When treatment becomes necessary, the landscape has shifted dramatically in the last decade. Older chemotherapy-based regimens have largely been replaced by targeted therapies that block specific signals the cancer cells need to survive. The most widely used class works by blocking an enzyme called Bruton tyrosine kinase, which drives the growth of CLL cells. These drugs are taken as daily pills and can keep the disease controlled for years. Second-generation versions of these drugs have been developed to reduce side effects while maintaining effectiveness.
Another major treatment option works by directly triggering the cancer cells to self-destruct. This approach is often combined with an antibody that targets a protein on the surface of B cells, and the combination can achieve deep remissions. Unlike some targeted therapies that are taken indefinitely, this combination is given for a fixed duration, typically about 12 months.

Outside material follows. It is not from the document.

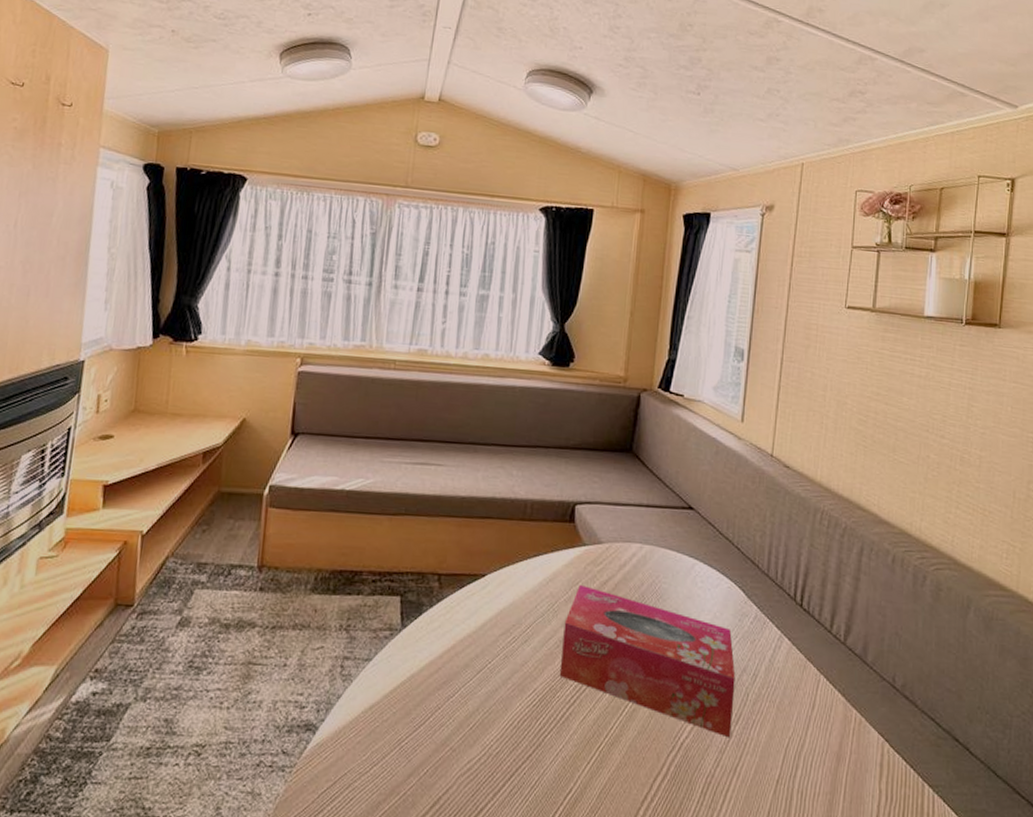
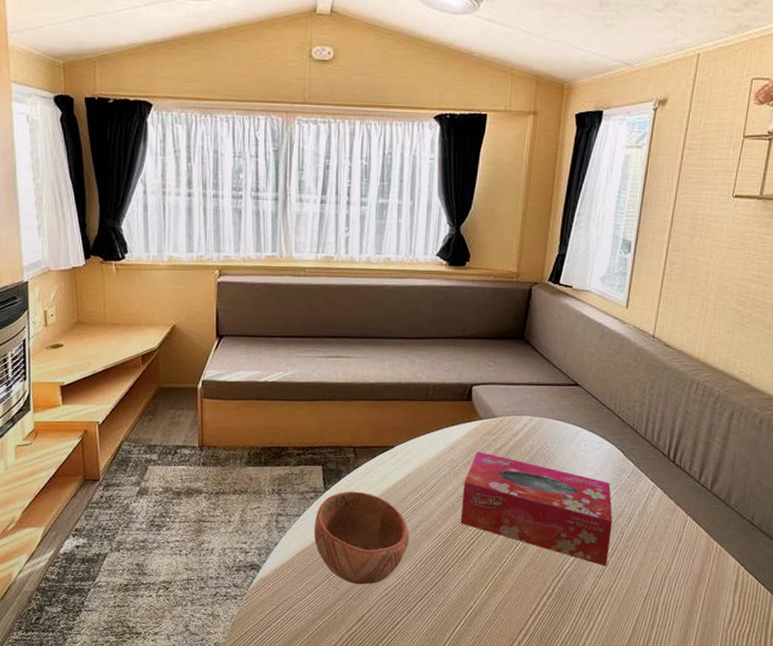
bowl: none [385,630,500,756] -> present [313,491,410,585]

Because CLL and SLL are the same disease at the cellular level, the treatment options are identical regardless of which label applies to your diagnosis.
Richter Transformation
In a small percentage of cases, CLL transforms into a much more aggressive lymphoma. This is called Richter transformation, and it occurs in roughly 2 to 10% of CLL patients, at a rate of about 0.5 to 1% per year. In 95 to 99% of these cases, the disease becomes diffuse large B-cell lymphoma, a fast-growing cancer that requires prompt, intensive treatment. Signs of transformation include rapidly growing lymph nodes, sudden worsening of B symptoms, and sharply rising blood markers. Richter transformation can occur in patients who have never been treated as well as those who have had prior therapy, though it’s more common after treatment.